Cows, being the mischievous creatures they are, sometimes try to spoof the system by walking. While a cow whose id was "ABCBA" would read the same no matter which direction the She walks, a cow with the id "ABCB" can Potentially register as two different IDs ("ABCB" and "BCBA").
FJ would like-change the cows's ID tags so they read the same no matter which direction that cow by. For example, ' ABCB ' can be changed by adding ' a ' at the ' End of ' to ' form ' ABCBA ' so ' the ID is palindromic (reads the same Forwards and backwards). Some the "Ways" to "the" is palindromic are include adding the three letters "BCB" to the begining to yield the ID "BCBABCB" or removing the letter "a" to yield the id "BCB". One can add or remove characters at no location in the string yielding a string longer or shorter than the original Strin G.
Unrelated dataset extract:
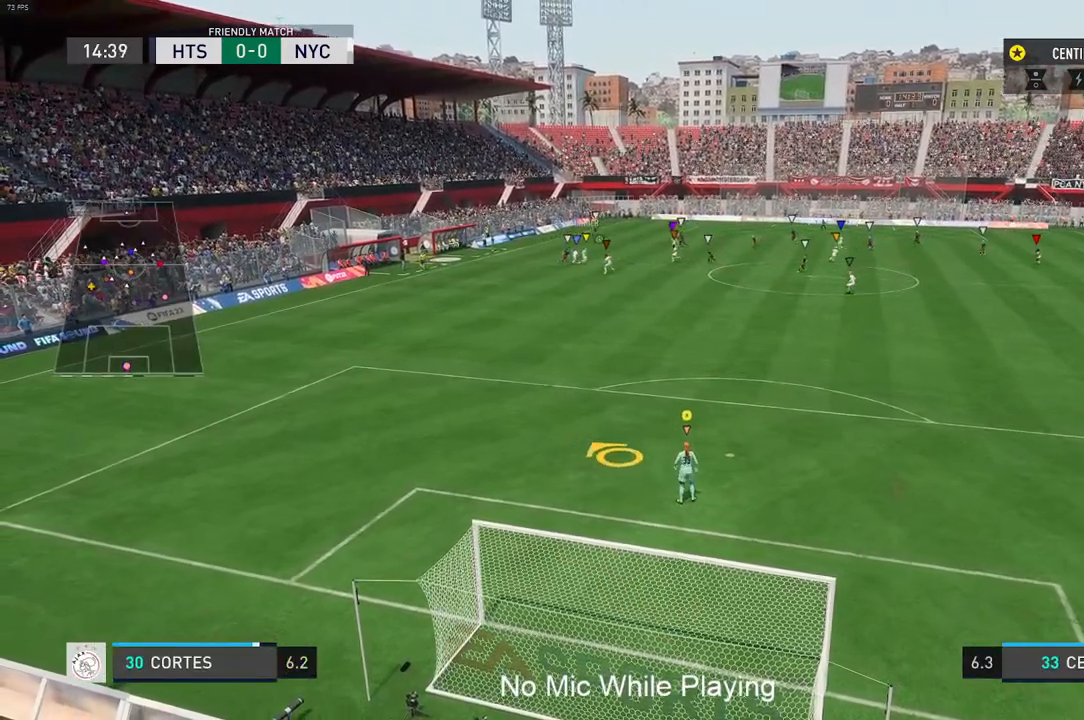
{"buttons": [], "left_stick": "center", "right_stick": "center", "events": []}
Unfortunately as the ID tags are electronic, each character insertion or deletion has-a cost (0≤cost≤10,000) which varies depending on exactly which character value to be added or deleted. Given the content of a cow ' s ID tag and the cost of inserting or deleting each of the alphabet ' s, find the Mini Mum cost to change the ID of tag so it satisfies FJ ' s requirements. An empty ID, tag is considered to satisfy the requirements of reading the same forward and backward. Only letters with associated costs can is added to a string.
Input
Line 1:two space-separated integers:n and M
line 2:this line contains exactly M characters which con Stitute the initial ID string
Lines 3. N+2:each line contains three space-separated entities:a character of the input alphabet and two integers which are Respe Ctively the cost of adding and deleting that character.
Output
Line 1: "A single" with "a single" is the minimum of the given name tag.
Sample Input
3 4
ABCB
A 1000 1100
B-M
C-
Sample Output
900
Hint
If We insert an ' a ' on the ' end of ' to get ' ABCBA ', the cost would is 1000. If we delete the "a" on the "BCB" of "beginning", the cost would is 1100. If we insert "BCB" at the begining of the string and the cost would to be--+ + = 900, which is the minimum.
Source
Usaco 2007 Open Gold
The main effect of the topic:
A string that inserts or deletes a character that needs a certain amount of money, asking the minimum price of the string to become a palindrome string.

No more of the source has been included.